At the same time, the Senate is also expected to consider Murphy’s nomination of a close Tiver ally, Michael S. Mikulski III, the Republican mayor of Southampton, to serve as a Superior Court judge.

Murphy is also expected to nominate former State Sen. Jean Stanfield (R-Westhampton) to a seat on the New Jersey Parole Board and businessman Robert Healey to a seat on the South Jersey Transportation Authority; Healey was the Republican nominee for Congress in 2022 against Democrat Andy Kim (D-Moorestown).  Additionally, former Bass River Mayor Deborah Buzby-Cope is likely to be appointed to the Pinelands Commission.

Hoffman, 59, was serving as executive assistant attorney general in June 2013 when Gov. Chris Christie appointed Attorney General Jeff Chiesa to the U.S. Senate following the death of Frank R. Lautenberg.

In turn, Christie named Hoffman acting attorney general in what was supposed to be a short-term job. Later that year, Christie announced his intention to nominate his chief of staff, Kevin O’Dowd, as attorney general. But the Bridgegate scandal put O’Dowd on hold—Christie never formally nominated him—and left state government one year later.

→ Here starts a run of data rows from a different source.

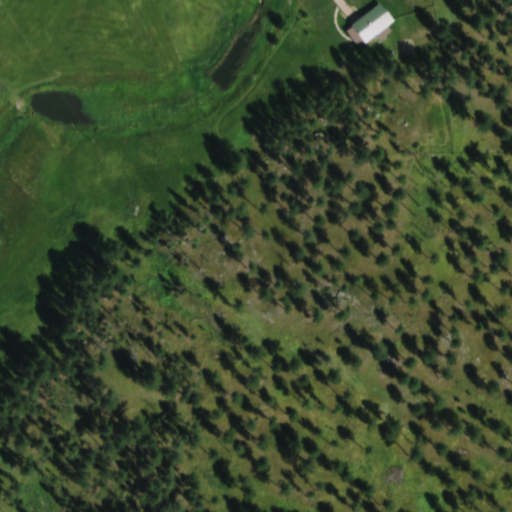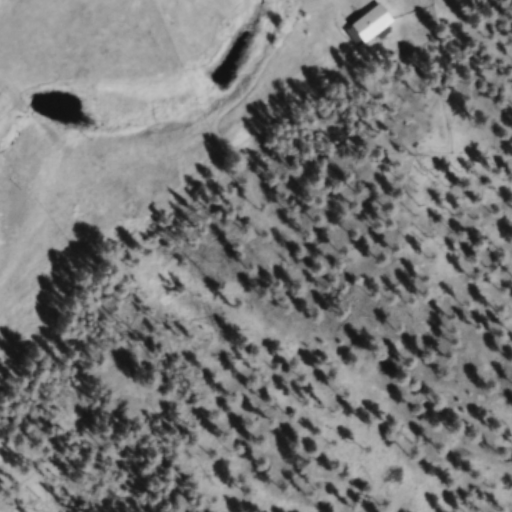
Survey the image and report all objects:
building: (1, 5)
building: (376, 25)
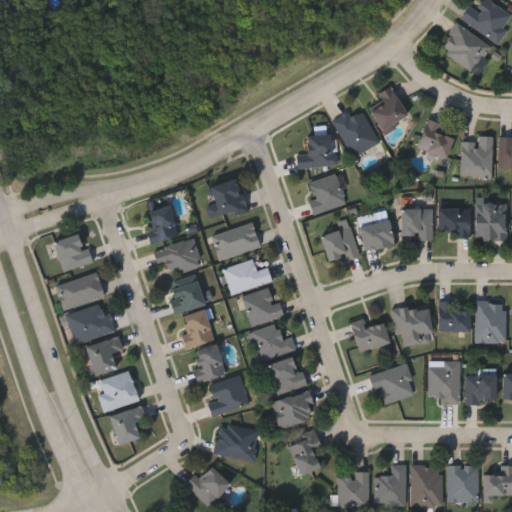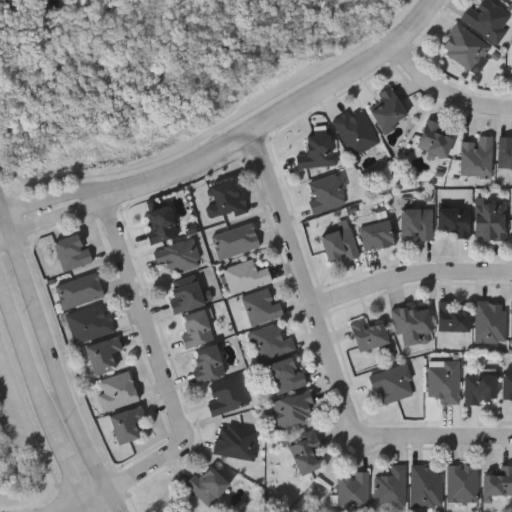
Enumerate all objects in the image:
building: (488, 19)
building: (489, 21)
building: (465, 47)
building: (466, 50)
road: (448, 91)
building: (389, 109)
building: (389, 112)
road: (283, 115)
building: (356, 133)
building: (357, 135)
building: (434, 140)
building: (435, 142)
building: (318, 152)
building: (319, 154)
building: (505, 155)
building: (506, 156)
building: (477, 158)
building: (478, 160)
building: (326, 194)
building: (327, 196)
building: (228, 197)
road: (51, 199)
building: (229, 199)
road: (54, 219)
building: (454, 222)
building: (490, 222)
building: (418, 223)
building: (455, 224)
building: (491, 224)
building: (160, 225)
building: (418, 225)
building: (161, 227)
building: (376, 236)
building: (376, 238)
building: (236, 240)
building: (238, 242)
building: (339, 243)
building: (340, 245)
building: (71, 253)
building: (73, 255)
building: (179, 257)
building: (180, 258)
road: (412, 272)
building: (246, 276)
building: (247, 278)
road: (310, 284)
building: (80, 291)
building: (81, 293)
building: (185, 297)
building: (186, 299)
building: (262, 307)
building: (263, 309)
road: (148, 318)
building: (451, 318)
building: (453, 320)
building: (490, 322)
building: (511, 323)
building: (90, 324)
building: (491, 324)
building: (413, 325)
building: (91, 326)
building: (414, 327)
building: (197, 330)
building: (198, 332)
building: (369, 335)
building: (370, 338)
road: (56, 341)
building: (273, 343)
building: (274, 345)
building: (103, 356)
building: (104, 358)
building: (208, 365)
building: (208, 367)
building: (286, 375)
building: (287, 377)
building: (444, 381)
building: (393, 384)
building: (445, 384)
building: (394, 386)
road: (44, 387)
building: (507, 389)
building: (480, 390)
building: (507, 391)
building: (117, 392)
building: (481, 392)
building: (118, 394)
building: (227, 397)
building: (229, 399)
building: (293, 411)
building: (294, 413)
building: (126, 425)
building: (127, 428)
road: (436, 438)
building: (236, 443)
building: (237, 445)
building: (305, 453)
building: (306, 455)
road: (152, 470)
building: (463, 482)
building: (498, 482)
building: (464, 484)
building: (499, 484)
building: (392, 485)
building: (426, 485)
building: (208, 486)
building: (427, 487)
building: (209, 488)
building: (393, 488)
building: (353, 490)
building: (355, 492)
road: (103, 501)
road: (118, 504)
road: (87, 509)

As a result, Hoffman remained as acting attorney general for nearly three years until departing in March 2016 to become vice president and general counsel at Rutgers.

Chiesa and other Republicans, including State Sen. Jon Bramnick (R-Westfield), had advocated for Hoffman’s nomination.

Hoffman served as Assistant U.S. Attorney in New Jersey, prosecuting economic and white-collar crimes and spent about two years as the director of investigations at the New Jersey State Comptroller’s Office before Chiesa named him to his leadership team in 2012.

An unaffiliated voter, Hoffman will be taking a Republican seat.  That follows a precedent GOP Gov. Christine Todd Whitman set in 1999 when she nominated Jaynee LaVecchia, who never joined a political party, to replace a retiring Justice Marie Garibaldi, a Republican.  LaVecchia had served as deputy chief counsel to Gov. Tom Kean and in Whitman’s cabinet and was deemed Republican enough to qualify for the seat.

The 55-year-old Mikulski recently retired as a decorated U.S. Army Reserve Colonel.  During his thirty years there, he completed combat tours in Iraq and Afghanistan.  After serving on the school board, Mikulski was elected to the township committee in 2014.  He’s practiced law for 31 years.

Murphy’s nomination last year of former state Division of Criminal Justice Director Pearl Minato to a Superior Court judgeship has received signoff from Tiver but is not scheduled to be on the Senate’s September calendar.  Minato is a former chief of staff to the embattled Office of Public Integrity and Accountability, and her nomination has stalled amid concerns about how the OPIA has conducted itself.

Hoffman will likely face questions from the Senate Judiciary Committee over the OPIA’s allegation that he was partly responsible for “an era of inaction” in which the prosecution of public corruption was not a priority.